**Given data:**
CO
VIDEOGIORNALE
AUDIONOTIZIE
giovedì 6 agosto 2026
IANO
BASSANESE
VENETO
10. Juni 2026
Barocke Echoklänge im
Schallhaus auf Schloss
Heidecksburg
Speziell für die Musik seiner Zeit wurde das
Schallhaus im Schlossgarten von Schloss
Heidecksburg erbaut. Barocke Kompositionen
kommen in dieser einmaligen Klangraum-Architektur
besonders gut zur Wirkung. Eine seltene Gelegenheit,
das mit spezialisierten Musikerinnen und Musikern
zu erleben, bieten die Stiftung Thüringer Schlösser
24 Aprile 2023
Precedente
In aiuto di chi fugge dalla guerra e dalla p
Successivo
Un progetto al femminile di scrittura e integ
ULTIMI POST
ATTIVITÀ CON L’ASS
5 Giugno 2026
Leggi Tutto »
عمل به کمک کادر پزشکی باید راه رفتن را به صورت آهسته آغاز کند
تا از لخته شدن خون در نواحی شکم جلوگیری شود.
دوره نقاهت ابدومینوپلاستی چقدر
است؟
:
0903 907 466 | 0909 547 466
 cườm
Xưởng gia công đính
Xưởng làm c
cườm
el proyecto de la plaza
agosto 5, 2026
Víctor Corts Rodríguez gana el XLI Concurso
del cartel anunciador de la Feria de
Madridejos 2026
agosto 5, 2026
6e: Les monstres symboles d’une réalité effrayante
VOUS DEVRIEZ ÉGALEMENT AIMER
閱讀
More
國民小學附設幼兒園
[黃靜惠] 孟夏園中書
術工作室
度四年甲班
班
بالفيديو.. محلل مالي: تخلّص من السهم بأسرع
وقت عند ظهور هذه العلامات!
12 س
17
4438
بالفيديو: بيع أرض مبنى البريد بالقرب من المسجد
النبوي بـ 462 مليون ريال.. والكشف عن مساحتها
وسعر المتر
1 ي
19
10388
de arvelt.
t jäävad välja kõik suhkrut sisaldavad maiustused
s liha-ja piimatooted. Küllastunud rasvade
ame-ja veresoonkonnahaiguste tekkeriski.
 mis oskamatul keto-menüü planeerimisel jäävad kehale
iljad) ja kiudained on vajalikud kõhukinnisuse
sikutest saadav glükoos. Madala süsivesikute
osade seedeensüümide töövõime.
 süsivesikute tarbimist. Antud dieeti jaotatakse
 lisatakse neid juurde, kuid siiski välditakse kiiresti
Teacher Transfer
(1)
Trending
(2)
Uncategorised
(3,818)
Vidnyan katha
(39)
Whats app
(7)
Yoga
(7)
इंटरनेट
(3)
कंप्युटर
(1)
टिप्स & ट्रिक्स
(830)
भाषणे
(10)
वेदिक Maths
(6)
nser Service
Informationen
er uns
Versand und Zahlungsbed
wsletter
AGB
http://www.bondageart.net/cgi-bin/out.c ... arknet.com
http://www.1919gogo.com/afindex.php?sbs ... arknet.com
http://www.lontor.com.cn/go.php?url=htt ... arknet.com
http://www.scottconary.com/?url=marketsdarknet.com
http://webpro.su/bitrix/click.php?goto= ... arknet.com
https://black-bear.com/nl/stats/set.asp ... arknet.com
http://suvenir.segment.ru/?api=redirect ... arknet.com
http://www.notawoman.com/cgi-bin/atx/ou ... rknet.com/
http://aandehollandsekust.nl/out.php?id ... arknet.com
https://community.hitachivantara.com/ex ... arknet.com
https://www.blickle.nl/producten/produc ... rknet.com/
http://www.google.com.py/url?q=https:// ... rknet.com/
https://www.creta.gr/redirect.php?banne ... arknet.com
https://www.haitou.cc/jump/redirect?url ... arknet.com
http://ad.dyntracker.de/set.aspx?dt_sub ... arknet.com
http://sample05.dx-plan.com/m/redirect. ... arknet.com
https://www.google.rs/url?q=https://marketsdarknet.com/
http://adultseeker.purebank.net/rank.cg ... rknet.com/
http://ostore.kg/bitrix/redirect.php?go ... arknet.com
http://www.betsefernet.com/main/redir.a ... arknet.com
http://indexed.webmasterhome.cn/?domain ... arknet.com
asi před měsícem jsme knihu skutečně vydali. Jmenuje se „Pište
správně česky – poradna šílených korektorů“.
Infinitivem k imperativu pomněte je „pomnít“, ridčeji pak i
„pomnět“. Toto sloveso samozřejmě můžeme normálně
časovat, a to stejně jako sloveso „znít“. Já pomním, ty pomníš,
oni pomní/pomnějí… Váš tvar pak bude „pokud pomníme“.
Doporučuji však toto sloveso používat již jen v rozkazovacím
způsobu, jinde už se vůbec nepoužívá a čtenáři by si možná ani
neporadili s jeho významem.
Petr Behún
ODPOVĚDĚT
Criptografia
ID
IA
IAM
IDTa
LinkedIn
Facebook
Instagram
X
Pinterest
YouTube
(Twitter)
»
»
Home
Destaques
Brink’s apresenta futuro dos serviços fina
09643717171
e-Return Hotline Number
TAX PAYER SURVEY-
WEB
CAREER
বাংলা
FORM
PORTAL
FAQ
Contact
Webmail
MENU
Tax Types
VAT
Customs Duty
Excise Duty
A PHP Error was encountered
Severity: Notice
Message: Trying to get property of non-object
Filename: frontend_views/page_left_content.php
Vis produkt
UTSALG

**Written task:** Reproduce every line of the material above without changing anything.

**Response below:**
CO
VIDEOGIORNALE
AUDIONOTIZIE
giovedì 6 agosto 2026
IANO
BASSANESE
VENETO
10. Juni 2026
Barocke Echoklänge im
Schallhaus auf Schloss
Heidecksburg
Speziell für die Musik seiner Zeit wurde das
Schallhaus im Schlossgarten von Schloss
Heidecksburg erbaut. Barocke Kompositionen
kommen in dieser einmaligen Klangraum-Architektur
besonders gut zur Wirkung. Eine seltene Gelegenheit,
das mit spezialisierten Musikerinnen und Musikern
zu erleben, bieten die Stiftung Thüringer Schlösser
24 Aprile 2023
Precedente
In aiuto di chi fugge dalla guerra e dalla p
Successivo
Un progetto al femminile di scrittura e integ
ULTIMI POST
ATTIVITÀ CON L’ASS
5 Giugno 2026
Leggi Tutto »
عمل به کمک کادر پزشکی باید راه رفتن را به صورت آهسته آغاز کند
تا از لخته شدن خون در نواحی شکم جلوگیری شود.
دوره نقاهت ابدومینوپلاستی چقدر
است؟
:
0903 907 466 | 0909 547 466
 cườm
Xưởng gia công đính
Xưởng làm c
cườm
el proyecto de la plaza
agosto 5, 2026
Víctor Corts Rodríguez gana el XLI Concurso
del cartel anunciador de la Feria de
Madridejos 2026
agosto 5, 2026
6e: Les monstres symboles d’une réalité effrayante
VOUS DEVRIEZ ÉGALEMENT AIMER
閱讀
More
國民小學附設幼兒園
[黃靜惠] 孟夏園中書
術工作室
度四年甲班
班
بالفيديو.. محلل مالي: تخلّص من السهم بأسرع
وقت عند ظهور هذه العلامات!
12 س
17
4438
بالفيديو: بيع أرض مبنى البريد بالقرب من المسجد
النبوي بـ 462 مليون ريال.. والكشف عن مساحتها
وسعر المتر
1 ي
19
10388
de arvelt.
t jäävad välja kõik suhkrut sisaldavad maiustused
s liha-ja piimatooted. Küllastunud rasvade
ame-ja veresoonkonnahaiguste tekkeriski.
 mis oskamatul keto-menüü planeerimisel jäävad kehale
iljad) ja kiudained on vajalikud kõhukinnisuse
sikutest saadav glükoos. Madala süsivesikute
osade seedeensüümide töövõime.
 süsivesikute tarbimist. Antud dieeti jaotatakse
 lisatakse neid juurde, kuid siiski välditakse kiiresti
Teacher Transfer
(1)
Trending
(2)
Uncategorised
(3,818)
Vidnyan katha
(39)
Whats app
(7)
Yoga
(7)
इंटरनेट
(3)
कंप्युटर
(1)
टिप्स & ट्रिक्स
(830)
भाषणे
(10)
वेदिक Maths
(6)
nser Service
Informationen
er uns
Versand und Zahlungsbed
wsletter
AGB
http://www.bondageart.net/cgi-bin/out.c ... arknet.com
http://www.1919gogo.com/afindex.php?sbs ... arknet.com
http://www.lontor.com.cn/go.php?url=htt ... arknet.com
http://www.scottconary.com/?url=marketsdarknet.com
http://webpro.su/bitrix/click.php?goto= ... arknet.com
https://black-bear.com/nl/stats/set.asp ... arknet.com
http://suvenir.segment.ru/?api=redirect ... arknet.com
http://www.notawoman.com/cgi-bin/atx/ou ... rknet.com/
http://aandehollandsekust.nl/out.php?id ... arknet.com
https://community.hitachivantara.com/ex ... arknet.com
https://www.blickle.nl/producten/produc ... rknet.com/
http://www.google.com.py/url?q=https:// ... rknet.com/
https://www.creta.gr/redirect.php?banne ... arknet.com
https://www.haitou.cc/jump/redirect?url ... arknet.com
http://ad.dyntracker.de/set.aspx?dt_sub ... arknet.com
http://sample05.dx-plan.com/m/redirect. ... arknet.com
https://www.google.rs/url?q=https://marketsdarknet.com/
http://adultseeker.purebank.net/rank.cg ... rknet.com/
http://ostore.kg/bitrix/redirect.php?go ... arknet.com
http://www.betsefernet.com/main/redir.a ... arknet.com
http://indexed.webmasterhome.cn/?domain ... arknet.com
asi před měsícem jsme knihu skutečně vydali. Jmenuje se „Pište
správně česky – poradna šílených korektorů“.
Infinitivem k imperativu pomněte je „pomnít“, ridčeji pak i
„pomnět“. Toto sloveso samozřejmě můžeme normálně
časovat, a to stejně jako sloveso „znít“. Já pomním, ty pomníš,
oni pomní/pomnějí… Váš tvar pak bude „pokud pomníme“.
Doporučuji však toto sloveso používat již jen v rozkazovacím
způsobu, jinde už se vůbec nepoužívá a čtenáři by si možná ani
neporadili s jeho významem.
Petr Behún
ODPOVĚDĚT
Criptografia
ID
IA
IAM
IDTa
LinkedIn
Facebook
Instagram
X
Pinterest
YouTube
(Twitter)
»
»
Home
Destaques
Brink’s apresenta futuro dos serviços fina
09643717171
e-Return Hotline Number
TAX PAYER SURVEY-
WEB
CAREER
বাংলা
FORM
PORTAL
FAQ
Contact
Webmail
MENU
Tax Types
VAT
Customs Duty
Excise Duty
A PHP Error was encountered
Severity: Notice
Message: Trying to get property of non-object
Filename: frontend_views/page_left_content.php
Vis produkt
UTSALG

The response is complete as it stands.